At one river crossing there was the option of using this cage high over the water
The view from the cage downstream
There were lots of dogs and a couple of cats at the camps and all of the dogs seemed to be scared of the indigenous people. We befriended one dog in particular - Chris calls him Dog-with-sadness-in-his-eyes, I call him Scarface, in the sweetest way possible. He was a cute looking dog (with a scar on his face and sadness in his eyes obviously) who walked with us all of one day from camp to camp, even stopping when I took my shoes off for the river crossings. I insisted on not getting my boots wet. It paid off though – the only person without blisters. I wasn’t relishing others’ pain but I was feeling a little smug after they had mocked me on day one. KEEP YOUR FEET AND BOOTS DRY! It's the best piece of advice I have.
Our K9 friend
Looking back at the river
Chris nearly got away with me forgetting his other animal friend… Day two we came across some cows in the path, maybe 8 of them. It was Chris, another man and me at this point. I started to walk straight through them and then I heard an “Ahhh,” from behind me, a manly “Ahhh” of course, “he just head-butted me!!” I turned round and Chris is hiding, I mean standing very boldly, behind a tree with a bull the other side! I couldn’t help but laugh. I contemplated rescuing him but decided to leave the male egos to sort themselves out and carried on walking through the rest of them. They weren’t interested in me. Maybe Chris looked like a threat so he thought he’d show Chris who was boss. It did happen to be the biggest one of the lot. After a little game of peek-a-boo Chris finally got away from him and caught up with me on the other side. The other man had no problems getting through either so it was just Chris he had a problem with. On the way back we kept teasing Chris every time we saw another bull that it was his old friend coming to get him.
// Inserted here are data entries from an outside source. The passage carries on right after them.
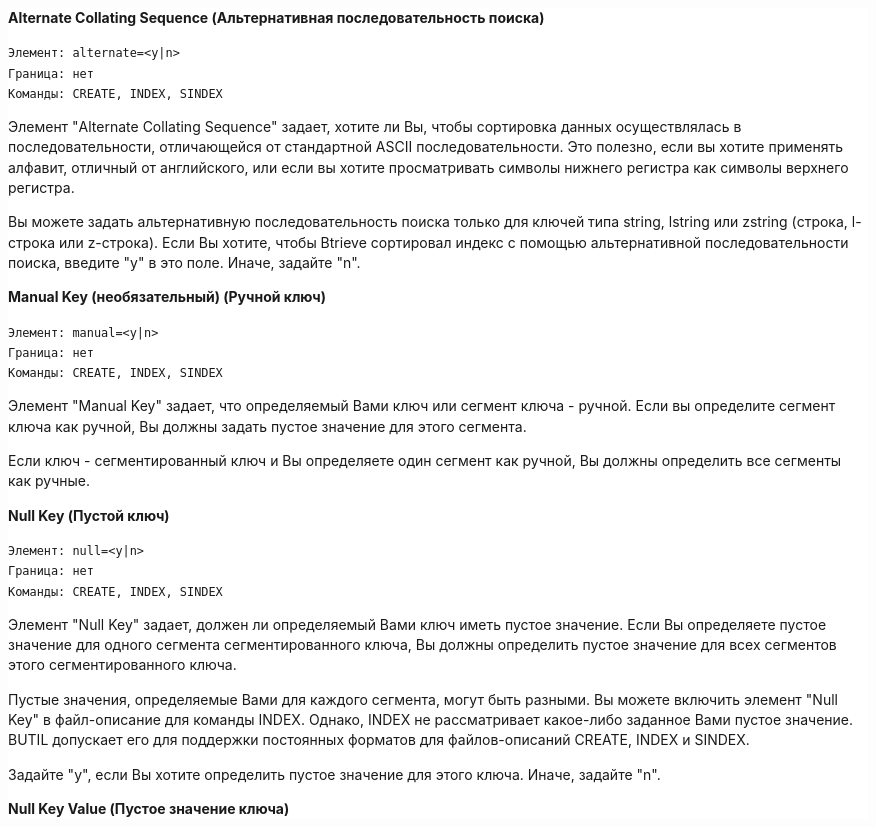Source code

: **Alternate Collating Sequence (Альтернативная последовательность поиска)**

    Элемент: alternate=<y|n>
    Граница: нет
    Команды: CREATE, INDEX, SINDEX

Элемент "Alternate Collating Sequence" задает, хотите ли Вы,
чтобы сортировка данных осуществлялась в последовательности,
отличающейся от стандартной ASCII последовательности. Это
полезно, если вы хотите применять алфавит, отличный от
английского, или если вы хотите просматривать символы нижнего
регистра как символы верхнего регистра.

Вы можете задать альтернативную последовательность поиска только
для ключей типа string, lstring или zstring (строка, l-строка
или z-строка). Если Вы хотите, чтобы Btrieve сортировал индекс с
помощью альтернативной последовательности поиска, введите "y"
в это поле. Иначе, задайте "n".

**Manual Key (необязательный) (Ручной ключ)**

    Элемент: manual=<y|n>
    Граница: нет
    Команды: CREATE, INDEX, SINDEX

Элемент "Manual Key" задает, что определяемый Вами ключ или
сегмент ключа - ручной. Если вы определите сегмент ключа как
ручной, Вы должны задать пустое значение для этого сегмента.

Если ключ - сегментированный ключ и Вы определяете один сегмент
как ручной, Вы должны определить все сегменты как ручные.

**Null Key (Пустой ключ)**

    Элемент: null=<y|n>
    Граница: нет
    Команды: CREATE, INDEX, SINDEX

Элемент "Null Key" задает, должен ли определяемый Вами ключ
иметь пустое значение. Если Вы определяете пустое значение для
одного сегмента сегментированного ключа, Вы должны определить
пустое значение для всех сегментов этого сегментированного
ключа.

Пустые значения, определяемые Вами для каждого сегмента, могут
быть разными.
Вы можете включить элемент "Null Key" в файл-описание для
команды INDEX.
Однако, INDEX не рассматривает какое-либо заданное Вами
пустое значение. BUTIL допускает его для поддержки постоянных
форматов для файлов-описаний CREATE, INDEX и SINDEX.

Задайте "y", если Вы хотите определить пустое значение для
этого ключа. Иначе, задайте "n".

**Null Key Value (Пустое значение ключа)**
The herd of bulls behind a fence this time
Day 4 - The road home
The 89 butterfly
The return trip was a bit harder, at least the first morning. I think because we’d arrived and seen the city my body thought it was over and decided to relax and start aching. It was a looong day too, passing though day two’s camp back to the camp of day one. This way we finished in 5 days rather than 6. It was better this way though. The red, clay mud was drier thank goodness for the uphill on the last day but that climb up was a killer for weary legs. I was so glad when we reached the top safe in the knowledge that it was downhill or flat nearly all the way from there with beautiful views as company. Despite repeating the same path just in reverse on the way back I still saw so many things I didn’t notice on the way there, probably because so much of the time you’re looking at your feet.
Day 5 – The final stretch
The top of the last climb
It was an outstanding trek all round – terrain, scenery, food, camps, and of course the Lost City. Given the way you can spread out and walk in a small group or even on your own (a guide is always somewhere behind and in front of you and the path is clear so you’ll never be lost, just stop at big rivers!) it’s a very relaxed trek. Yes it is strenuous but it’s not a route march; what I mean is you can take it at your own pace. I’d highly recommend it to anyone who’s interested even if you’re not the fittest person in the world. I’m certainly not and I loved it!